*Challenges*:
1) Write out the leadership reflection word for word, starting at "I had let a" and ending at "you do differently?".
2) In the leadership reflection, what does Solomon say he would do if he had one more year to lead?

The spring when kings went to war but he didn’t, temptation came. Bathsheba. Uriah. A baby’s death. A kingdom that would never fully heal.

“I was not with my men when they needed me most,” he adds solemnly.

Indeed, sometimes the greatest failures come not from what we do, but from what we don’t do.

I think of a team member who had lost someone dear. I had assumed she wanted space but what she wanted was presence. We didn’t show up. And she remembered.

I turn to Solomon expectantly. His answer: “That I built too much. The temple, yes.

But also other altars—for alliances, for convenience, for image.

“I told others how to live well. But I did not guard my own heart.”

And Saul?”

“That I held on too tightly,” he says. “Even when the role was no longer mine, I still wanted to be honoured. I could not let go.”

I recall a time I waited too long. A team member’s behaviour was quietly damaging morale. I delayed taking action, telling myself I was buying time when really, I was buying peace.

Eventually we acted, but months later, someone said, “I don’t think we’ve fully moved on from that,” and others agreed.

I had let a sore fester for too long. I should have circled back to explain, to close the loop for everyone who was affected.

Real leadership doesn’t avoid tension. It walks through it and returns to bring peace.

9

If you had one more year to lead, what would you do differently?

David says, “I would be more present. With the men. With my sons. With the Lord.”

He pauses. “I would sing more.”

Solomon says, “I would tear down the altars. Every last one.”

Saul says, “I would ask God what he truly wanted. And this time, I would listen.”

Then they turn to me.

I say, if I had one more year to lead, I would want to lay aside my competitive spirit, to stop comparing. I wouldn’t chase bigger milestones, add more strategy decks or stretch for one more title.

What if David’s greatest legacy wasn’t the throne, but the Psalms he left behind which are filled with his emotional honesty, his yearning for God?

He once wrote: “But I have calmed and quieted my soul, like a weaned child with its mother; like a weaned child is my soul within me.” (Psalm 131:2)

David had the kind of sacred rhythm I long for.

So I would build sacred rhythm into my everyday leadership. Not just through devotions, but by talking through my calendar with God.

To say, “Lord, here is my day, this meeting, that request, this decision I keep postponing.” To name what the task requires, what my superiors expect, what the stakeholders want—and then to ask, “But Lord, what are you asking of me?”

I want to recognise my voice too. Sometimes the hardest part is knowing which desires are mine, and which is just noise.

Yes, there will still be times I will fail to listen, fail to discern, and even fail to obey. But like David, I want to return.

That is the sacred rhythm: to lead with awareness; to move with purpose; to live without comparison; and to come back, again and again, to the One who leads me still.

The final question

The world often asks us: Are you capable? Are you ambitious enough?

But God’s kingdom asks a different question: Are you aligned?

Saul had ability. Solomon had brilliance. But David—flawed, scarred, often uncertain—kept returning.

Even when he failed, he knew how to come home.

And maybe that is the kind of leadership God honours most: not leadership that never fails, but leadership that returns.

If I could choose my legacy, I want to be someone who feared God more than failure, who loved my Lord more than success, who followed him not because I needed the crown, but because I never wanted to forget the voice of my King.

*Dataset entries*:
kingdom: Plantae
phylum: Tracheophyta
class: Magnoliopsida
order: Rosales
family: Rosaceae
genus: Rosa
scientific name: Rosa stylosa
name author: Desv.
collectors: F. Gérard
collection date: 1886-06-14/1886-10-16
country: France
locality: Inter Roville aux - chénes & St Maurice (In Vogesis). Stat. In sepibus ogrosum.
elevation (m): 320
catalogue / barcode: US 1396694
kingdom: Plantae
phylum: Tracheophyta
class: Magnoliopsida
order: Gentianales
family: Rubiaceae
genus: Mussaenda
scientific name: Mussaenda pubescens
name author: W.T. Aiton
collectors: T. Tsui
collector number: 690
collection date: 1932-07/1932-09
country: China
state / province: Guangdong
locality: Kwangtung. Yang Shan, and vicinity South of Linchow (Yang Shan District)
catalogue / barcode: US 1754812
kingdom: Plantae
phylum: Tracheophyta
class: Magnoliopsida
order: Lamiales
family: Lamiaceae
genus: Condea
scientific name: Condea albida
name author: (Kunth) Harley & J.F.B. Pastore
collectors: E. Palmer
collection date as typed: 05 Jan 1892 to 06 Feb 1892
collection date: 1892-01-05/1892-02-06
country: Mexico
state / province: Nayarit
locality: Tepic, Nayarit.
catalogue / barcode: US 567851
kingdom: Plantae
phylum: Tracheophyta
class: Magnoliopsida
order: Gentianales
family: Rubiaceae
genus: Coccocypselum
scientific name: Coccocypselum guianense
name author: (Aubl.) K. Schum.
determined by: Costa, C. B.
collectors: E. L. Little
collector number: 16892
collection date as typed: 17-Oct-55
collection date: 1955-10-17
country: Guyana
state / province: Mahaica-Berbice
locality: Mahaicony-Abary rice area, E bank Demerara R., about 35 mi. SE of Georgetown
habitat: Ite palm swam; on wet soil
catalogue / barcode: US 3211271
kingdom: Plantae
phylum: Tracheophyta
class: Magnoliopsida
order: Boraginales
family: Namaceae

*Solutions to the exercise*:
1)
I had let a sore fester for too long. I should have circled back to explain, to close the loop for everyone who was affected.

Real leadership doesn’t avoid tension. It walks through it and returns to bring peace.

9

If you had one more year to lead, what would you do differently?

2) He would tear down the altars, every last one.